Optimizing FEA Workflows – Integrated Software Solutions for Standards-Driven Design (Webinar, 7 Nov 2024 · 52 min)

FEA examples (what it’s used for)

  • Structural strength: stresses/strains, utilization vs allowables.
  • Stiffness: displacement limits, interface compatibility.
  • Stability: buckling screening and nonlinear collapse.
  • Dynamics: vibration and shock response.
  • Thermal: temperatures and thermal stresses.
  • Design iteration: compare variants quickly before prototyping.

Design iteration: compare variants quickly before prototyping

Where FEA is applied: industry examples

Offshore and marine structures — wave and wind loads are translated into global FEA models of jackets, topsides, and hull structures. Classification rules (DNV, Bureau Veritas, Lloyd’s) require documented stress checks on plates, stiffeners, and welds across multiple load cases. The sheer number of structural members makes manual post-processing impractical — this is the primary domain where automated code-checking tools like SDC Verifier are used.

Cranes and lifting equipment — FEA is used to verify structural members against EN 13001, FEM 1.001, or AS 4991. The challenge is that a large crane model can have thousands of beams and plates, each needing utilization checks across dozens of load combinations. Automated structural member recognition and code checking compress what would be weeks of manual work into hours.

Aerospace — every primary structure (wing spar, fuselage frame, landing gear) must be analytically justified before it flies. FEA models are typically large, tightly controlled, and tied directly to certification evidence. The Nastran solver dominates; pre/post-processors like Femap and Patran are standard.

*THE DATA:*
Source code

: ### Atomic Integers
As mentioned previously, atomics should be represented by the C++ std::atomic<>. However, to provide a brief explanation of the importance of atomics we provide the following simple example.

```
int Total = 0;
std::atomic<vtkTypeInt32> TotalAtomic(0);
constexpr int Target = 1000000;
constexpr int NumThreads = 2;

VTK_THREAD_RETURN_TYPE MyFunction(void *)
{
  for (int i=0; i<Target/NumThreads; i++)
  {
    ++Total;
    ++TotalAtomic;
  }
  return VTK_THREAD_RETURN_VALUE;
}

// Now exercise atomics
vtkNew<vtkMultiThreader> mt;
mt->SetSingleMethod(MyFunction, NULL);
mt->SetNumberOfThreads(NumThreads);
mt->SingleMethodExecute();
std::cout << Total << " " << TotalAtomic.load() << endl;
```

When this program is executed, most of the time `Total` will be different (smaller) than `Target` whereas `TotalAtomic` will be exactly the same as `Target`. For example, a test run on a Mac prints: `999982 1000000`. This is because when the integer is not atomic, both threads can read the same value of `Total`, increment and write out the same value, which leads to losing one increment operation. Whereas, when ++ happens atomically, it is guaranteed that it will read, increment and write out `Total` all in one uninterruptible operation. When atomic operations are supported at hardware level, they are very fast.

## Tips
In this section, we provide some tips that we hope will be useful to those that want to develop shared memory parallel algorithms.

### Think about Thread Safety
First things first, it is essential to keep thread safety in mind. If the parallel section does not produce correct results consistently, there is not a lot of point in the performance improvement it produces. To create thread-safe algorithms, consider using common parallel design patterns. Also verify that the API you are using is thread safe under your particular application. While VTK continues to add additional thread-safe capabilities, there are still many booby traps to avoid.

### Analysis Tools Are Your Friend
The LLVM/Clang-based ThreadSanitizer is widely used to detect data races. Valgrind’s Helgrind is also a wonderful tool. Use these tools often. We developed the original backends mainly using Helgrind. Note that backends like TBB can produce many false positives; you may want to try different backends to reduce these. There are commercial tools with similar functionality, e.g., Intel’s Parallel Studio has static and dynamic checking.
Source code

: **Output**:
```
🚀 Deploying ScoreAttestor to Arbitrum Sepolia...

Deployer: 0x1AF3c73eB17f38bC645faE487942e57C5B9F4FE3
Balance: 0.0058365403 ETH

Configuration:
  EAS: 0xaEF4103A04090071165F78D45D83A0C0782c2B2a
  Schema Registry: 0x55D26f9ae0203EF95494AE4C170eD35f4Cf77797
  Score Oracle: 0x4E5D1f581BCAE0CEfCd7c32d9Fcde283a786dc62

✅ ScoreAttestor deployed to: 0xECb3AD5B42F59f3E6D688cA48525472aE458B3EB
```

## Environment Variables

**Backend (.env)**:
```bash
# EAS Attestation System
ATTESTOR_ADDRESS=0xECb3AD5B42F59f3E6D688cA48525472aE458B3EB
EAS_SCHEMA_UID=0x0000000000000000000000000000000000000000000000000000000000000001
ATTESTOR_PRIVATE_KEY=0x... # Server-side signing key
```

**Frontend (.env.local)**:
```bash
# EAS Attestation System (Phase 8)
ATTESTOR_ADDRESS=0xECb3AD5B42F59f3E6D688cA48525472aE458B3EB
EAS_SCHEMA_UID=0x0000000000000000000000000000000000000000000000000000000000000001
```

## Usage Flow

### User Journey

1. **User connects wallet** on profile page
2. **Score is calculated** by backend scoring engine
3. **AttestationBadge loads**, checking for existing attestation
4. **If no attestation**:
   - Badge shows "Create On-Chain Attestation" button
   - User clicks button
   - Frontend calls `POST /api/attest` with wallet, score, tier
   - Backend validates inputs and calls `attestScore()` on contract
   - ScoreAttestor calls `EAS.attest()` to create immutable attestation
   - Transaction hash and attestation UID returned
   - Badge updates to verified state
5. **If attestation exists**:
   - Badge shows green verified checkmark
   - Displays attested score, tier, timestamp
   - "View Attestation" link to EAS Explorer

*WORK TASK:* Repeat the whole webinar text on FEA workflows exactly as it appears above the entries, word for word.

*SOLUTION TO THIS EXERCISE:*
Optimizing FEA Workflows – Integrated Software Solutions for Standards-Driven Design (Webinar, 7 Nov 2024 · 52 min)

FEA examples (what it’s used for)

  • Structural strength: stresses/strains, utilization vs allowables.
  • Stiffness: displacement limits, interface compatibility.
  • Stability: buckling screening and nonlinear collapse.
  • Dynamics: vibration and shock response.
  • Thermal: temperatures and thermal stresses.
  • Design iteration: compare variants quickly before prototyping.

Design iteration: compare variants quickly before prototyping

Where FEA is applied: industry examples

Offshore and marine structures — wave and wind loads are translated into global FEA models of jackets, topsides, and hull structures. Classification rules (DNV, Bureau Veritas, Lloyd’s) require documented stress checks on plates, stiffeners, and welds across multiple load cases. The sheer number of structural members makes manual post-processing impractical — this is the primary domain where automated code-checking tools like SDC Verifier are used.

Cranes and lifting equipment — FEA is used to verify structural members against EN 13001, FEM 1.001, or AS 4991. The challenge is that a large crane model can have thousands of beams and plates, each needing utilization checks across dozens of load combinations. Automated structural member recognition and code checking compress what would be weeks of manual work into hours.

Aerospace — every primary structure (wing spar, fuselage frame, landing gear) must be analytically justified before it flies. FEA models are typically large, tightly controlled, and tied directly to certification evidence. The Nastran solver dominates; pre/post-processors like Femap and Patran are standard.